**The data:**
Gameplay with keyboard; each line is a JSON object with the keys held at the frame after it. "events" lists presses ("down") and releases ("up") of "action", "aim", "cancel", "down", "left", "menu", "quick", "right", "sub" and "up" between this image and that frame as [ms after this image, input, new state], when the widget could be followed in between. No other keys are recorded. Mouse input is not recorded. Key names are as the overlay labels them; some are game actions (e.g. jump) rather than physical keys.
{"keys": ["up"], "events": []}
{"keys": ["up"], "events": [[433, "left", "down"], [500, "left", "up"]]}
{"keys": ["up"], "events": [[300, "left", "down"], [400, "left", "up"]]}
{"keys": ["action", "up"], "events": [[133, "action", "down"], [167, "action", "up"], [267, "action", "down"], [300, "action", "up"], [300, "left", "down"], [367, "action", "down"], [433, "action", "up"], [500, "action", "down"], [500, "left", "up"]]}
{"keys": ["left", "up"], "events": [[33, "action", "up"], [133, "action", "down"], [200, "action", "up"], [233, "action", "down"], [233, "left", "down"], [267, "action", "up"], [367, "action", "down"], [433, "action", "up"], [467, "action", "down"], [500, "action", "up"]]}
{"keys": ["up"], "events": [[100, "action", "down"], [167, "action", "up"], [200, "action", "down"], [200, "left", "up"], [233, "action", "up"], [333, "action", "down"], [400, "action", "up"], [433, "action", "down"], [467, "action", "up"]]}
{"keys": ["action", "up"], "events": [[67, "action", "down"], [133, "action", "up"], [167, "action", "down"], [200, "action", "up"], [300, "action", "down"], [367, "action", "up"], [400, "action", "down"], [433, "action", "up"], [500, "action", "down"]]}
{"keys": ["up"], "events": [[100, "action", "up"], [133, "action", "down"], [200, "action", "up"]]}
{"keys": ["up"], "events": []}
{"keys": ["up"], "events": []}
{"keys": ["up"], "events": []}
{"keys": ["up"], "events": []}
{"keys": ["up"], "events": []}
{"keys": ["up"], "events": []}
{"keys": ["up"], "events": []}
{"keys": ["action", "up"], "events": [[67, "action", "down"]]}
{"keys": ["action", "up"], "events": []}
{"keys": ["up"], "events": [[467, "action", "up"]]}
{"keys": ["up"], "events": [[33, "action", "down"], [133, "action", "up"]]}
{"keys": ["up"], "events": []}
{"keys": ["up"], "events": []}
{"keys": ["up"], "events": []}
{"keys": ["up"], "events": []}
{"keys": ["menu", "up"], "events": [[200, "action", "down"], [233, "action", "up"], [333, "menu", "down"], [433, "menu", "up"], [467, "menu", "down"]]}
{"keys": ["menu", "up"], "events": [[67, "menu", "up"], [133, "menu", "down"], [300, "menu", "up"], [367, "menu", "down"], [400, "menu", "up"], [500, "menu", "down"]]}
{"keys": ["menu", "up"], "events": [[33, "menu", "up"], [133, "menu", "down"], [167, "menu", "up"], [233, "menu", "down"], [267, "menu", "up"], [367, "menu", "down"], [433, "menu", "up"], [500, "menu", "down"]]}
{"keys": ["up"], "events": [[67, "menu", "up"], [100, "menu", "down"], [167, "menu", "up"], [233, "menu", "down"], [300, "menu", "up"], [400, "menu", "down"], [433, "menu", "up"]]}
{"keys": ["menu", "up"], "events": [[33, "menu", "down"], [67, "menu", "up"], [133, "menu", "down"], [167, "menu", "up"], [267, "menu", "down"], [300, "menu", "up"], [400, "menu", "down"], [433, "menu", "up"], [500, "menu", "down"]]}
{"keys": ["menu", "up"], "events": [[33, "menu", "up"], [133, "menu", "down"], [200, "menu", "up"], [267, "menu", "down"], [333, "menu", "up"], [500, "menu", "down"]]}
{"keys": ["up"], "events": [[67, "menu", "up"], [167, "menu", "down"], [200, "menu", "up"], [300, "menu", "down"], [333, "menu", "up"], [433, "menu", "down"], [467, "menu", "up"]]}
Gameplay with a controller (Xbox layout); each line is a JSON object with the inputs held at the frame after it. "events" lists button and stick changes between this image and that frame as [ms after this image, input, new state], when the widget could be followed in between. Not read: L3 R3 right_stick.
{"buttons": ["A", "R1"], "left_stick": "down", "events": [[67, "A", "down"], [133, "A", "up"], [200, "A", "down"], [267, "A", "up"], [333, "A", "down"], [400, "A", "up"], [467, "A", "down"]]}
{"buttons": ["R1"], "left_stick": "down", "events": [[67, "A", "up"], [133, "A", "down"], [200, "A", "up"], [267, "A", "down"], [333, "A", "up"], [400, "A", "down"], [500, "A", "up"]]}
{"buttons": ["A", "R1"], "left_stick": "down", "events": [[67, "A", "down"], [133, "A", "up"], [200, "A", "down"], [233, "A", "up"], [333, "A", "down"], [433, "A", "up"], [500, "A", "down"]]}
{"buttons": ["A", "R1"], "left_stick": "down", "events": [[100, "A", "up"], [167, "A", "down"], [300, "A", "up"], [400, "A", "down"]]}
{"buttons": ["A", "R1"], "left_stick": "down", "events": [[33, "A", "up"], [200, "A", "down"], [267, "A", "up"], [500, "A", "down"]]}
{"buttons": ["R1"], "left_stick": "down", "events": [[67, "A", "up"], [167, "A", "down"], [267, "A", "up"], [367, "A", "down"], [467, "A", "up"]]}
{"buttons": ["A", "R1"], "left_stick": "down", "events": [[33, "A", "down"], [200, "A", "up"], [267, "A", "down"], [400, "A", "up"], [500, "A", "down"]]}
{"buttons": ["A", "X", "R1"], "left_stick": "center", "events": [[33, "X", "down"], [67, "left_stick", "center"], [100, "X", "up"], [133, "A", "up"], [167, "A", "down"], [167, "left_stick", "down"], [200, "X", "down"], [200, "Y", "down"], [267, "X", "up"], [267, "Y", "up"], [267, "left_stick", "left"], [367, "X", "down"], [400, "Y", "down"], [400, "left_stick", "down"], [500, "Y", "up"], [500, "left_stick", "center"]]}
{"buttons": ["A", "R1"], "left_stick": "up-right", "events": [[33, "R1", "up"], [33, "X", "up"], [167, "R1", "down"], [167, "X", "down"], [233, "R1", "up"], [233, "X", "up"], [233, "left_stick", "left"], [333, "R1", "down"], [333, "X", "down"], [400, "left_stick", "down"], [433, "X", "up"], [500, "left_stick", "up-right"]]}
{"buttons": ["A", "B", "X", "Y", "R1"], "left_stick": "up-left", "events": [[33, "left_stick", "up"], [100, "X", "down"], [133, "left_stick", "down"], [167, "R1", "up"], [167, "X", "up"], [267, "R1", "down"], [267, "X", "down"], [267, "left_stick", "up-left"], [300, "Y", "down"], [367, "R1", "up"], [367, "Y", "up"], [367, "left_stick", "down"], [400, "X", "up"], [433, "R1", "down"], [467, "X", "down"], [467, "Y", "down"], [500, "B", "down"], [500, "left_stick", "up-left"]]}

**Problem statement:**
Reproduce the records above exactly as they appear.

**Written solution:**
Gameplay with keyboard; each line is a JSON object with the keys held at the frame after it. "events" lists presses ("down") and releases ("up") of "action", "aim", "cancel", "down", "left", "menu", "quick", "right", "sub" and "up" between this image and that frame as [ms after this image, input, new state], when the widget could be followed in between. No other keys are recorded. Mouse input is not recorded. Key names are as the overlay labels them; some are game actions (e.g. jump) rather than physical keys.
{"keys": ["up"], "events": []}
{"keys": ["up"], "events": [[433, "left", "down"], [500, "left", "up"]]}
{"keys": ["up"], "events": [[300, "left", "down"], [400, "left", "up"]]}
{"keys": ["action", "up"], "events": [[133, "action", "down"], [167, "action", "up"], [267, "action", "down"], [300, "action", "up"], [300, "left", "down"], [367, "action", "down"], [433, "action", "up"], [500, "action", "down"], [500, "left", "up"]]}
{"keys": ["left", "up"], "events": [[33, "action", "up"], [133, "action", "down"], [200, "action", "up"], [233, "action", "down"], [233, "left", "down"], [267, "action", "up"], [367, "action", "down"], [433, "action", "up"], [467, "action", "down"], [500, "action", "up"]]}
{"keys": ["up"], "events": [[100, "action", "down"], [167, "action", "up"], [200, "action", "down"], [200, "left", "up"], [233, "action", "up"], [333, "action", "down"], [400, "action", "up"], [433, "action", "down"], [467, "action", "up"]]}
{"keys": ["action", "up"], "events": [[67, "action", "down"], [133, "action", "up"], [167, "action", "down"], [200, "action", "up"], [300, "action", "down"], [367, "action", "up"], [400, "action", "down"], [433, "action", "up"], [500, "action", "down"]]}
{"keys": ["up"], "events": [[100, "action", "up"], [133, "action", "down"], [200, "action", "up"]]}
{"keys": ["up"], "events": []}
{"keys": ["up"], "events": []}
{"keys": ["up"], "events": []}
{"keys": ["up"], "events": []}
{"keys": ["up"], "events": []}
{"keys": ["up"], "events": []}
{"keys": ["up"], "events": []}
{"keys": ["action", "up"], "events": [[67, "action", "down"]]}
{"keys": ["action", "up"], "events": []}
{"keys": ["up"], "events": [[467, "action", "up"]]}
{"keys": ["up"], "events": [[33, "action", "down"], [133, "action", "up"]]}
{"keys": ["up"], "events": []}
{"keys": ["up"], "events": []}
{"keys": ["up"], "events": []}
{"keys": ["up"], "events": []}
{"keys": ["menu", "up"], "events": [[200, "action", "down"], [233, "action", "up"], [333, "menu", "down"], [433, "menu", "up"], [467, "menu", "down"]]}
{"keys": ["menu", "up"], "events": [[67, "menu", "up"], [133, "menu", "down"], [300, "menu", "up"], [367, "menu", "down"], [400, "menu", "up"], [500, "menu", "down"]]}
{"keys": ["menu", "up"], "events": [[33, "menu", "up"], [133, "menu", "down"], [167, "menu", "up"], [233, "menu", "down"], [267, "menu", "up"], [367, "menu", "down"], [433, "menu", "up"], [500, "menu", "down"]]}
{"keys": ["up"], "events": [[67, "menu", "up"], [100, "menu", "down"], [167, "menu", "up"], [233, "menu", "down"], [300, "menu", "up"], [400, "menu", "down"], [433, "menu", "up"]]}
{"keys": ["menu", "up"], "events": [[33, "menu", "down"], [67, "menu", "up"], [133, "menu", "down"], [167, "menu", "up"], [267, "menu", "down"], [300, "menu", "up"], [400, "menu", "down"], [433, "menu", "up"], [500, "menu", "down"]]}
{"keys": ["menu", "up"], "events": [[33, "menu", "up"], [133, "menu", "down"], [200, "menu", "up"], [267, "menu", "down"], [333, "menu", "up"], [500, "menu", "down"]]}
{"keys": ["up"], "events": [[67, "menu", "up"], [167, "menu", "down"], [200, "menu", "up"], [300, "menu", "down"], [333, "menu", "up"], [433, "menu", "down"], [467, "menu", "up"]]}
Gameplay with a controller (Xbox layout); each line is a JSON object with the inputs held at the frame after it. "events" lists button and stick changes between this image and that frame as [ms after this image, input, new state], when the widget could be followed in between. Not read: L3 R3 right_stick.
{"buttons": ["A", "R1"], "left_stick": "down", "events": [[67, "A", "down"], [133, "A", "up"], [200, "A", "down"], [267, "A", "up"], [333, "A", "down"], [400, "A", "up"], [467, "A", "down"]]}
{"buttons": ["R1"], "left_stick": "down", "events": [[67, "A", "up"], [133, "A", "down"], [200, "A", "up"], [267, "A", "down"], [333, "A", "up"], [400, "A", "down"], [500, "A", "up"]]}
{"buttons": ["A", "R1"], "left_stick": "down", "events": [[67, "A", "down"], [133, "A", "up"], [200, "A", "down"], [233, "A", "up"], [333, "A", "down"], [433, "A", "up"], [500, "A", "down"]]}
{"buttons": ["A", "R1"], "left_stick": "down", "events": [[100, "A", "up"], [167, "A", "down"], [300, "A", "up"], [400, "A", "down"]]}
{"buttons": ["A", "R1"], "left_stick": "down", "events": [[33, "A", "up"], [200, "A", "down"], [267, "A", "up"], [500, "A", "down"]]}
{"buttons": ["R1"], "left_stick": "down", "events": [[67, "A", "up"], [167, "A", "down"], [267, "A", "up"], [367, "A", "down"], [467, "A", "up"]]}
{"buttons": ["A", "R1"], "left_stick": "down", "events": [[33, "A", "down"], [200, "A", "up"], [267, "A", "down"], [400, "A", "up"], [500, "A", "down"]]}
{"buttons": ["A", "X", "R1"], "left_stick": "center", "events": [[33, "X", "down"], [67, "left_stick", "center"], [100, "X", "up"], [133, "A", "up"], [167, "A", "down"], [167, "left_stick", "down"], [200, "X", "down"], [200, "Y", "down"], [267, "X", "up"], [267, "Y", "up"], [267, "left_stick", "left"], [367, "X", "down"], [400, "Y", "down"], [400, "left_stick", "down"], [500, "Y", "up"], [500, "left_stick", "center"]]}
{"buttons": ["A", "R1"], "left_stick": "up-right", "events": [[33, "R1", "up"], [33, "X", "up"], [167, "R1", "down"], [167, "X", "down"], [233, "R1", "up"], [233, "X", "up"], [233, "left_stick", "left"], [333, "R1", "down"], [333, "X", "down"], [400, "left_stick", "down"], [433, "X", "up"], [500, "left_stick", "up-right"]]}
{"buttons": ["A", "B", "X", "Y", "R1"], "left_stick": "up-left", "events": [[33, "left_stick", "up"], [100, "X", "down"], [133, "left_stick", "down"], [167, "R1", "up"], [167, "X", "up"], [267, "R1", "down"], [267, "X", "down"], [267, "left_stick", "up-left"], [300, "Y", "down"], [367, "R1", "up"], [367, "Y", "up"], [367, "left_stick", "down"], [400, "X", "up"], [433, "R1", "down"], [467, "X", "down"], [467, "Y", "down"], [500, "B", "down"], [500, "left_stick", "up-left"]]}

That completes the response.